(Landmark coordinate records)
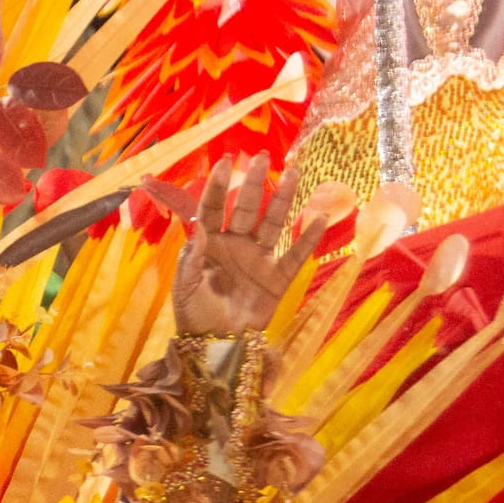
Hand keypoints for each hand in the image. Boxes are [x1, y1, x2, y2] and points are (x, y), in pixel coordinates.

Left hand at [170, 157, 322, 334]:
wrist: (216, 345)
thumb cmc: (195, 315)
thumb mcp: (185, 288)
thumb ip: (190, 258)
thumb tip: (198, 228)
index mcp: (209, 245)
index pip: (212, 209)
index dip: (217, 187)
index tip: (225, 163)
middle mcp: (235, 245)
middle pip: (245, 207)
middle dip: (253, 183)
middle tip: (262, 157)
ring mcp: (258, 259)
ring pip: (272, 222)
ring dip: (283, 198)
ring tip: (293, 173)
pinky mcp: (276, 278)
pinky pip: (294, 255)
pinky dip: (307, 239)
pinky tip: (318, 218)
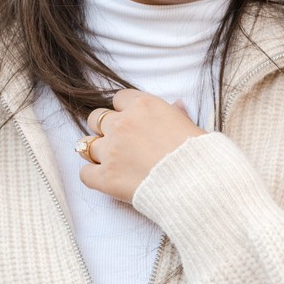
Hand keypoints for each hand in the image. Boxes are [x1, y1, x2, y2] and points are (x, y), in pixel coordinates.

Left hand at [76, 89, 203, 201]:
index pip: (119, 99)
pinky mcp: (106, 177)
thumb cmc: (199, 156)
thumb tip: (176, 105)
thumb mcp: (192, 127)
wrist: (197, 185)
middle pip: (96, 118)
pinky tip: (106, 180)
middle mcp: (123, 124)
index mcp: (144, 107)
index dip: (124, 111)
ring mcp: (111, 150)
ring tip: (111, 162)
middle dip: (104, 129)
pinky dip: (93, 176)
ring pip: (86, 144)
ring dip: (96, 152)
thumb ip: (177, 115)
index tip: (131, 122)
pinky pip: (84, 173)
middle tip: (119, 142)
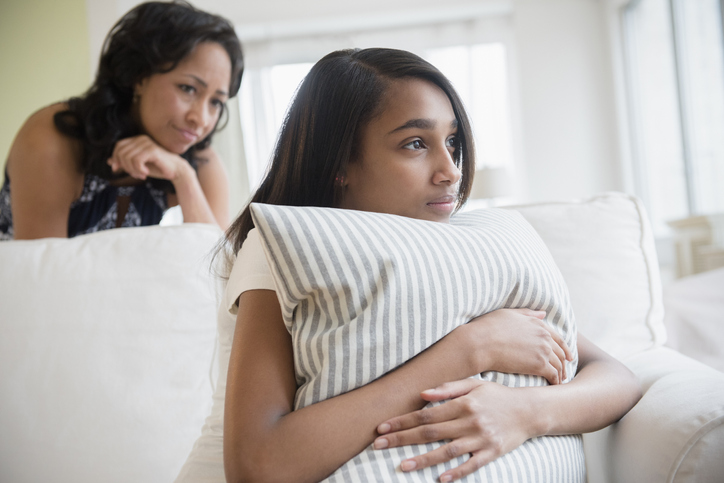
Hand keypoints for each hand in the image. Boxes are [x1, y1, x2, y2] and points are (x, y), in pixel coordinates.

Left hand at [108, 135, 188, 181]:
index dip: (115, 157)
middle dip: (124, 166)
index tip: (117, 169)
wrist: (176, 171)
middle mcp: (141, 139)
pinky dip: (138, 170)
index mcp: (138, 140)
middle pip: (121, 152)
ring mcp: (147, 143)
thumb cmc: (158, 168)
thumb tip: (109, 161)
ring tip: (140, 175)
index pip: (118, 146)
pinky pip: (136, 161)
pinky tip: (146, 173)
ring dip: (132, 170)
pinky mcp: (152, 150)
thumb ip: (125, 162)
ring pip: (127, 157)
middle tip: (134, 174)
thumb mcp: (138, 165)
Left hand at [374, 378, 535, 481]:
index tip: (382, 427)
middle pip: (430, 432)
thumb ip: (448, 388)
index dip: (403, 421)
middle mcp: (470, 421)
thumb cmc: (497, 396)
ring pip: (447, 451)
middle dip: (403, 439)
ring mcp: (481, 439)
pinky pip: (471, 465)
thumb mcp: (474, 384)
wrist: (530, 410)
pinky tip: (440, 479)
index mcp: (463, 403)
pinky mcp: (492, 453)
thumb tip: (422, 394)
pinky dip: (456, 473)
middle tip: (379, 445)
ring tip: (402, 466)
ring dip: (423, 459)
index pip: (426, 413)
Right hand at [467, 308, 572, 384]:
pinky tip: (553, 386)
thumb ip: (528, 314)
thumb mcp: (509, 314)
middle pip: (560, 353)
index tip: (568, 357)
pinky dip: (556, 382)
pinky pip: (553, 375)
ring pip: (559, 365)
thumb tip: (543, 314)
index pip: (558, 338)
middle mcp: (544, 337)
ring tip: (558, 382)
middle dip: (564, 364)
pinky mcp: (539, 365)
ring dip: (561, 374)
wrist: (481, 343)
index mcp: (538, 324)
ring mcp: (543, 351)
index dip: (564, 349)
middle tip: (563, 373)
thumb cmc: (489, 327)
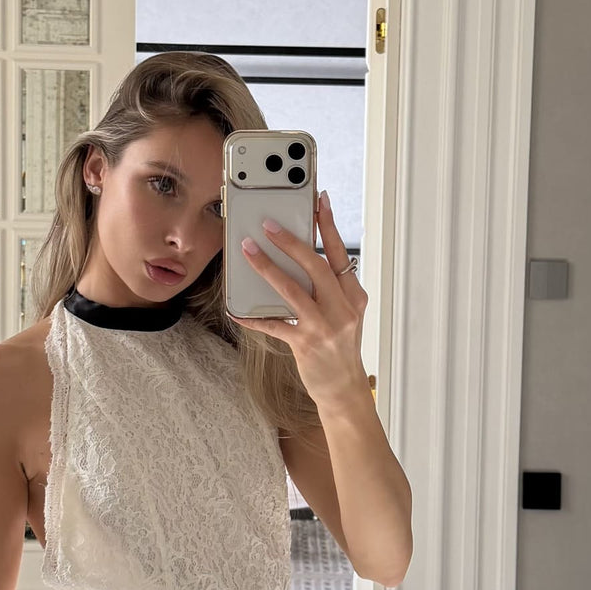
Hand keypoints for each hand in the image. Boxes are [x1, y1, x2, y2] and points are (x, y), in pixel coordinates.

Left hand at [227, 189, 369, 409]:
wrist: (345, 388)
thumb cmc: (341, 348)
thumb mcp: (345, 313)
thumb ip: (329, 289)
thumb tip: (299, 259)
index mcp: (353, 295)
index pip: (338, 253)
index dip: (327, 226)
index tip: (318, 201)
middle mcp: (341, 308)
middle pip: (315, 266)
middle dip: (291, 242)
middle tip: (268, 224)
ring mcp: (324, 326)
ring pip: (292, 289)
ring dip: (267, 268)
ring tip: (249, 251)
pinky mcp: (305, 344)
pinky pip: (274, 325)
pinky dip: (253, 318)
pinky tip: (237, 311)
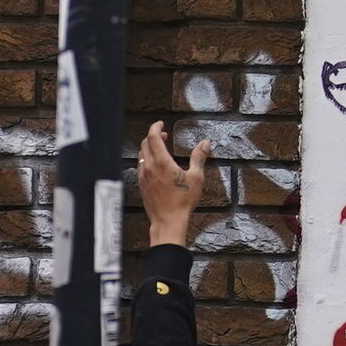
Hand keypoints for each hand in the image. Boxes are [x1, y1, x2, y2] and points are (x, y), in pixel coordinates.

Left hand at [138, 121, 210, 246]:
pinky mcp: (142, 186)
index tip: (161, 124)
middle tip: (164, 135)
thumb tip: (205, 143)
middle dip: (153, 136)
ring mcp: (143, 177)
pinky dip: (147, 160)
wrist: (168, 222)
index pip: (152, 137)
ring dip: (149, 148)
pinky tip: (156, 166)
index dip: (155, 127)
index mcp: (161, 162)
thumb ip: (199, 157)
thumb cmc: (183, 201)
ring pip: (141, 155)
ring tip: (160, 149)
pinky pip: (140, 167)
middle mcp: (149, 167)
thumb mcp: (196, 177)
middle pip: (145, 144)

---

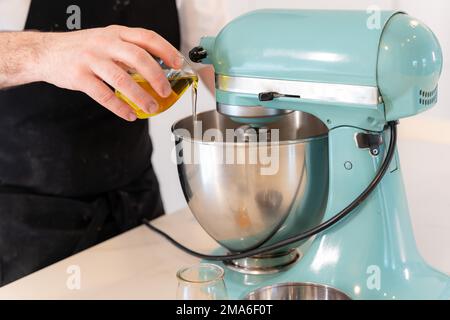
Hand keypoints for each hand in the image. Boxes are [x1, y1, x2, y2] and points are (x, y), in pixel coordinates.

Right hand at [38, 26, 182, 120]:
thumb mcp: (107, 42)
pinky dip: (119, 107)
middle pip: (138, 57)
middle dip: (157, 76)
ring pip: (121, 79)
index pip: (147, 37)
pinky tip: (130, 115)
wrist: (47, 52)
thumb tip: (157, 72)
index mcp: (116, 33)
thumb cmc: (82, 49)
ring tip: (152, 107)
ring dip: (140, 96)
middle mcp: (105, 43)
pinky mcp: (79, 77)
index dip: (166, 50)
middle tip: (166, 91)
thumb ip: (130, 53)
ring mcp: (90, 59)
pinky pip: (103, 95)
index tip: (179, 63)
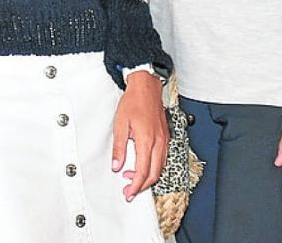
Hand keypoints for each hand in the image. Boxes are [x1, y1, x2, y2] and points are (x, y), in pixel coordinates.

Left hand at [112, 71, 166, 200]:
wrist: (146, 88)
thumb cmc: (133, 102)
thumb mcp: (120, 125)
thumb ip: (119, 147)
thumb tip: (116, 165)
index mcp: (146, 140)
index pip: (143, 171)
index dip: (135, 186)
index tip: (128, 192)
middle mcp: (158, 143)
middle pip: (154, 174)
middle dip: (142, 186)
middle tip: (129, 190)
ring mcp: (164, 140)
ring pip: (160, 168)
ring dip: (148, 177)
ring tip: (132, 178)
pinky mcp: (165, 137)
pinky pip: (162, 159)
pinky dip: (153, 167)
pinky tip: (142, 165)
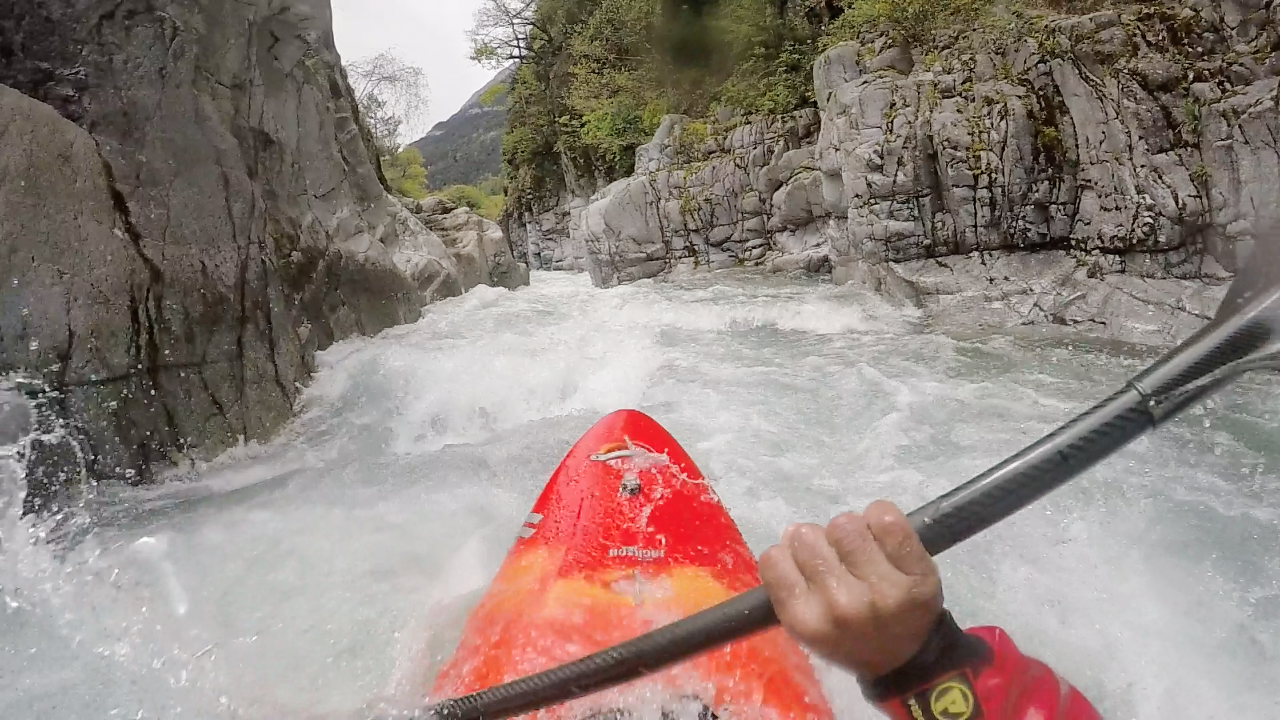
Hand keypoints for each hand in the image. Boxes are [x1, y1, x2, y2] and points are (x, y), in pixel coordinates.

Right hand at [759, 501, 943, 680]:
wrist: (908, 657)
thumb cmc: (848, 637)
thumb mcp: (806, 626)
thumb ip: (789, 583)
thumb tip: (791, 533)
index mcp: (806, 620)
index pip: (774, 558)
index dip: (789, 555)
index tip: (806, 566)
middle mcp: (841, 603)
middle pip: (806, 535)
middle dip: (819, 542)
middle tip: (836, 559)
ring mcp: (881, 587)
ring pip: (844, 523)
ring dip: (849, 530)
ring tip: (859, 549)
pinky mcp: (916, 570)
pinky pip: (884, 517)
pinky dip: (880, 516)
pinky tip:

## [WHAT THE TASK ASKS]
Above are the records; copy from them only the lines starting at the one containing "ring tip: (402, 466)" and ending at the one containing "pinky tip: (237, 311)", exactly and without pictures.

## [ANSWER BELOW]
ring tip: (402, 466)
ring dip: (423, 459)
index pip: (426, 413)
Right hand at [467, 308, 572, 384]:
pinky tip: (553, 386)
thumb ip: (528, 314)
thumb mcp: (509, 314)
middle pip: (560, 353)
index tip: (568, 357)
pinky dip: (556, 382)
pinky pip: (553, 375)
ring pip: (559, 365)
thumb tip: (543, 314)
index pip: (558, 338)
middle mcp: (544, 337)
ring tip: (558, 382)
middle dip: (564, 364)
pinky mcp: (539, 365)
ring dip: (561, 374)
wrist: (481, 343)
index mcp: (538, 324)
ring mcp: (543, 351)
index dip: (564, 349)
middle tip: (563, 373)
thumb cmc: (489, 327)
Hand keypoints for each hand in the image. Boxes are [x1, y1, x2, y2] and points are (x, y), in pixel coordinates.

Left hand at [227, 189, 369, 409]:
wrist: (345, 388)
thumb cmc: (341, 348)
thumb mcp: (345, 313)
thumb ip: (329, 289)
thumb tip: (299, 259)
index mcp: (353, 295)
index pip: (338, 253)
index dip: (327, 226)
index tip: (318, 201)
middle mcp: (341, 308)
middle pip: (315, 266)
middle dip: (291, 242)
middle tip: (268, 224)
ring mcp: (324, 326)
ring pip: (292, 289)
ring dip: (267, 268)
ring tip: (249, 251)
pinky mcp: (305, 344)
pinky pip: (274, 325)
pinky dip: (253, 318)
pinky tip: (237, 311)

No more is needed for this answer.